А он не говорит ни слова. Вижу только быстро удаляющуюся спину.
========== Его повесть ==========
Она не кажется мне противной или глупой, или навязчивой. Но я изо всех сил пытаюсь уговорить себя, что Роза Уизли такая и есть. А еще мне и в самом деле стыдно, что я ударил ее по щеке, хотя в тот момент был способен и на большую глупость. Мне хотелось поцеловать ее, чтобы преградить путь глупой, фальшивой песне.
И я понимал, что недостаточно просто послать ей пергамент с извинениями и букет цветов в знак примирения. Я понимал. Но молчал. Неделю. Другую. Третью.
Наверное, сентябрь заставил меня действовать. Осень всегда остужает пыл и приносит с собой ответы на вопросы. И в первое ее воскресение я стоял у входа в церковь. Того небольшого прихода, где знал — поет Роза Уизли.
Я пришел чуть раньше и все не решался войти. Стоял чуть поодаль, прячась в густой тени столетнего дуба.

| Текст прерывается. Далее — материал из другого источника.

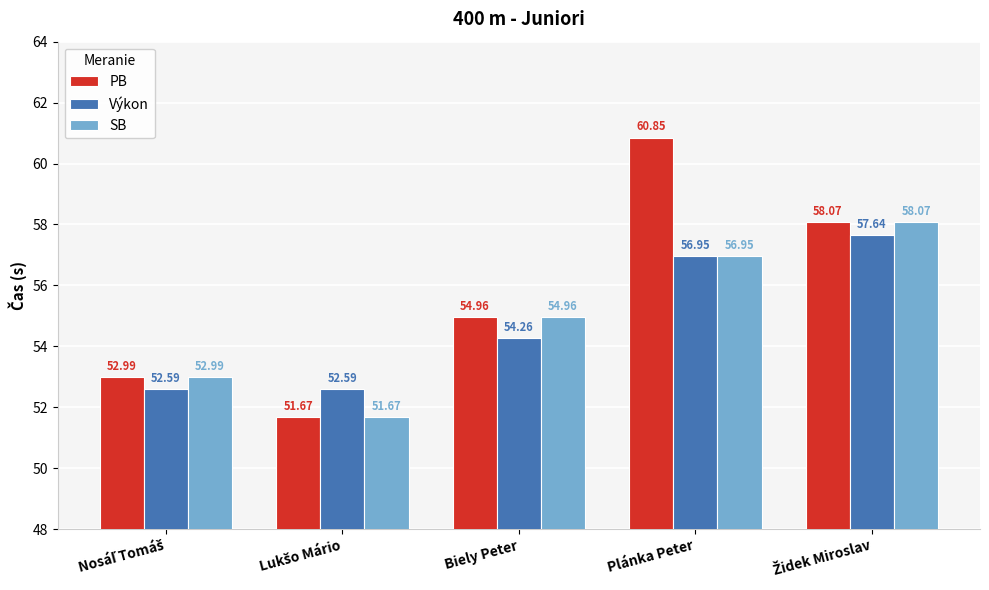

How many bars are there in total?

15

И вдруг увидел ее. Точнее издалека понял, что это Роза. Походка у нее запоминающаяся — девушка чуть припадает на левую ногу. Интересно, откуда это? Я сделал было шаг вперед, но передумав, вернулся на свой наблюдательный пост. Она прошла мимо, так и не заметив меня. Остановилась у тяжелой деревянной двери, ведущей в храм, чтобы мелко перекреститься, поклониться и только после этого изо всех сил потянуть за грубую, великанского размера, ручку.
Когда она исчезла, я подумал, что должен был открыть перед ней эту дурацкую дверь. И что я неправ. Снова неправ.
В тот день я так и не вошел в церковь. Как и на следующей неделе, и позже. Стоило мне завидеть Розу, я отступал. Оголился дуб, даривший надежное укрытие, но я продолжал прятаться за его стволом, а Роза проходить мимо, не замечая моего присутствия.
В один из холодных октябрьских дней она, как всегда, подошла к церковным дверям, но не стала креститься или отворять их. Она обернулась, да так резко, что я не успел отступить. Между нами шагов двадцать — пропасть лет в сто и противоположность взглядов. Но она сокращает это расстояние уверенно, здороваясь еще издалека.